EXERCISE GOAL –
If a picture appears among the records, leave it out and set down everything else exactly as it stands.

EXCERPTED DATA –
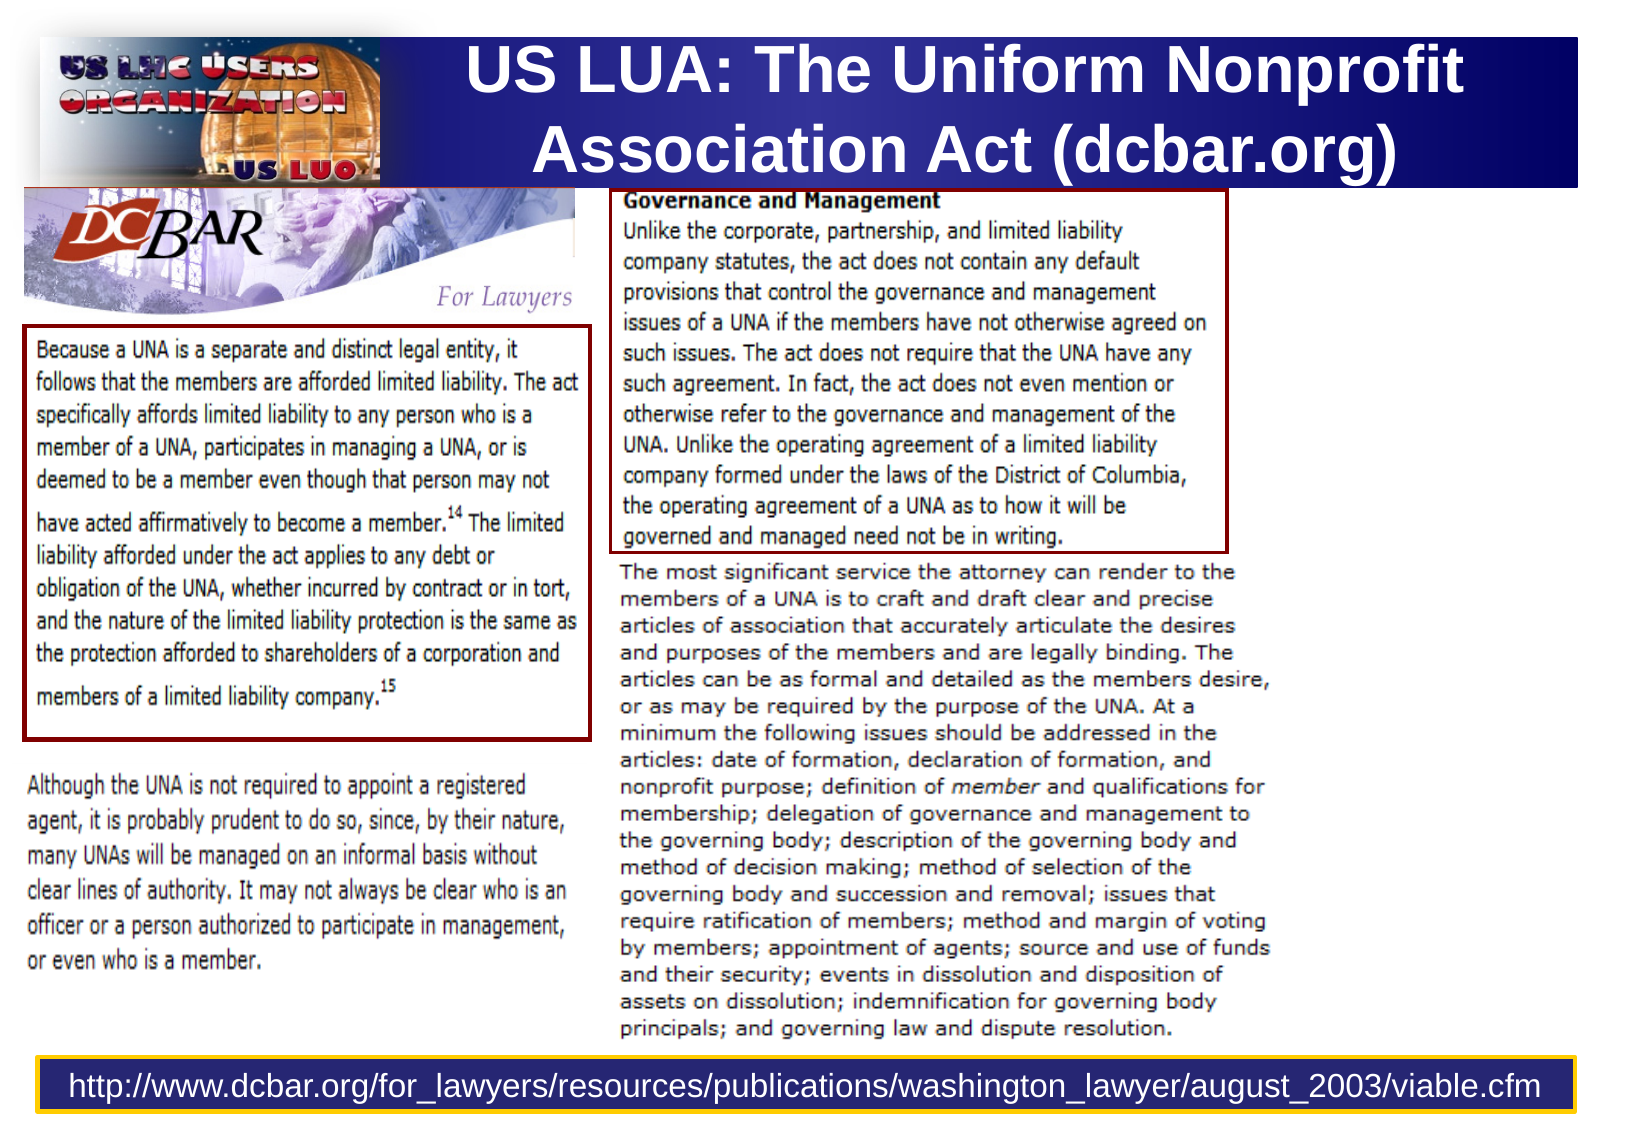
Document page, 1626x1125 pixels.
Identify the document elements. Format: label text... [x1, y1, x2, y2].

text_box http://www.dcbar.org/for_lawyers/resources/publications/washington_lawyer/august_2003/viable.cfm [37, 1056, 1575, 1112]
picture [24, 37, 589, 738]
picture [12, 762, 587, 1001]
title US LUA: The Uniform Nonprofit Association Act (dcbar.org) [365, 49, 1567, 163]
picture [599, 191, 1298, 1051]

SOLUTION TO THIS EXERCISE –
Document page, 1626x1125 pixels.
Identify the document elements. Format: label text... [x1, y1, x2, y2].

text_box http://www.dcbar.org/for_lawyers/resources/publications/washington_lawyer/august_2003/viable.cfm [37, 1056, 1575, 1112]
picture [24, 37, 589, 738]
picture [12, 762, 587, 1001]
title US LUA: The Uniform Nonprofit Association Act (dcbar.org) [365, 49, 1567, 163]
picture [599, 191, 1298, 1051]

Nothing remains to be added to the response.